Harriet, my wife, and I first met Sea Cat a few years ago when we sailed Hands Across the Sea, our Dolphin 460 catamaran, to Dominica, the most southerly of the Leeward Islands of the West Indies and not to be confused with the Dominican Republic, which is next door to Haiti on the island of Hispaniola, farther to the north. We’d read in a Lonely Planet guide about Dominica, billed as the “Nature Island” of the Caribbean, and we were intrigued. Mountainous and lush Dominica boasts 365 rivers, rain forest and waterfalls, banana groves, mango trees, and exotic tropical plants. Best of all—uncommon in today’s resort-packed eastern Caribbean—Dominica is mostly as undeveloped as when Columbus discovered it for Europeans on his voyage of 1493.
So it was preordained, when we picked up one of Sea Cat’s moorings close to Roseau, the island’s scruffy capital city, that Sea Cat, one of the island’s best guides, would take us on rain-forest treks, up rivers to wild waterfalls, and across the island for pumpkin stew with Moses, a back-to-nature Rastafarian. But it was while driving home to the boat with Sea Cat after the seven-hour hike to Boiling Lake, a 230-foot-diameter flooded fumarole that churns with volcanic gases, like a giant cauldron on the boil, that our real adventure in Dominica began in earnest.
Back in 2007, Harriet and I had sold our home in Massachusetts and launched into full-time cruising, with a twist: We’d established a nonprofit charity organization, Hands Across the Sea Inc., with the intention of lending a hand to local folks wherever we cruised. A nice idea, sure, but how exactly would we help? Harriet, a former schoolteacher, thought that we might be able to assist local schools in some way. The Commonwealth of Dominica, while proudly independent, doesn’t enjoy the influx of money that other Caribbean nations receive from their mother countries. Thus many of Dominica’s schools lack resources.
“Sea Cat, do you know of a school we could do something for?” Harriet asked, as the tires of Sea Cat’s passenger bus squealed on another turn of Dominica’s steep, winding mountain roads.
“Yah, mon! Take you to my school as a young boy,” Sea Cat shouted over the roar of the bus engine, downshifting into the next hairpin. “Could use some help, mon.”

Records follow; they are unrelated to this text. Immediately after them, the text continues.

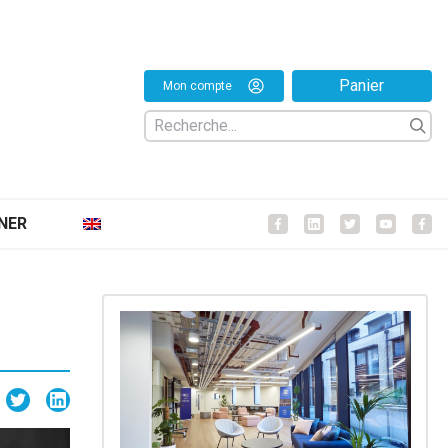
Panier
Mon compte
NER
Facebook
Facebook
Facebook
Facebo
Fa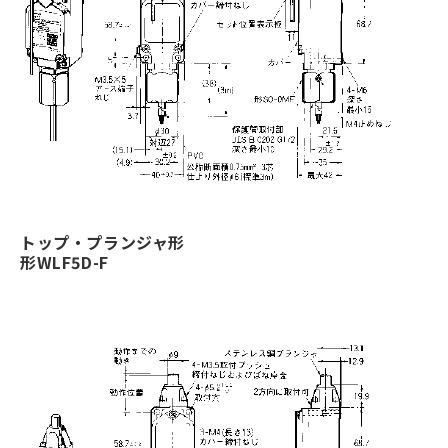
トップ・プランジャ形
形WLF5D-F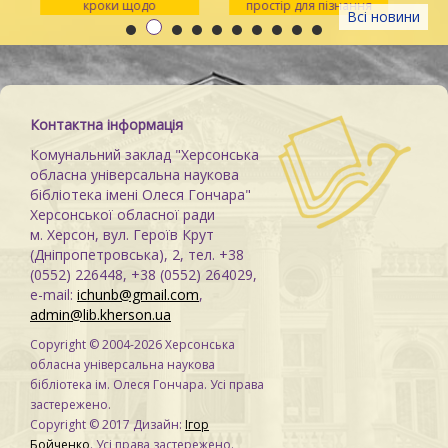
кроки щодо
простір для пізнання
Всі новини
розпізнавання
та натхнення
Контактна інформація
Комунальний заклад "Херсонська
обласна універсальна наукова
бібліотека імені Олеся Гончара"
Херсонської обласної ради
м. Херсон, вул. Героїв Крут
(Дніпропетровська), 2, тел. +38
(0552) 226448, +38 (0552) 264029,
e-mail:
ichunb@gmail.com
,
admin@lib.kherson.ua
Copyright © 2004-2026 Херсонська
обласна універсальна наукова
бібліотека ім. Олеся Гончара. Усі права
застережено.
Copyright © 2017 Дизайн:
Ігор
Бойченко
. Усі права застережено.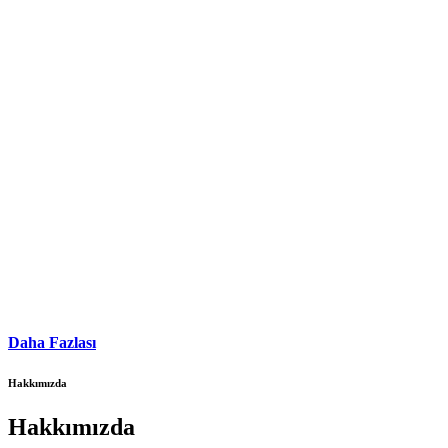
Daha Fazlası
Hakkımızda
Hakkımızda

Sea Cat dropped us off at the school, and he was right. Newtown Primary School, perched above a fishing village a quarter of a mile from our moored boat, needed help. The classrooms and student desks were in sad shape, the schoolbooks were sparse and tattered, and the school had no library or sports equipment. Even basic resources, such as pencils, paper, and chalk, were in short supply.
The crew of Hands Across the Sea sailed Caribbean waters to reach the island of Dominica and there help out Newtown Primary School. Photo: Tom Linskey
But the school’s principal was somehow upbeat, the teachers were making do, just, and the kids were like kids everywhere: bright-eyed and bursting with energy and endless questions. We secured a wish-list of items from the principal and promised to stay in touch via email.
We sailed away the next day, heading north up the Leewards and eventually back to the United States to spend the hurricane season in Newport, Rhode Island. Over the summer, we collected gently used children’s reading books and solicited donations for teaching supplies, including French books and an electric school bell. By diving in and doing it, we’d discovered how we could help.
By the fall of 2008, we’d packed and shipped the boxes of books and classroom materials to Dominica. Then we sailed down to the Caribbean and to Dominica again. Securing our lines to the same mooring ball that we’d left six months earlier, Sea Cat looked surprised. “You came back!” he said.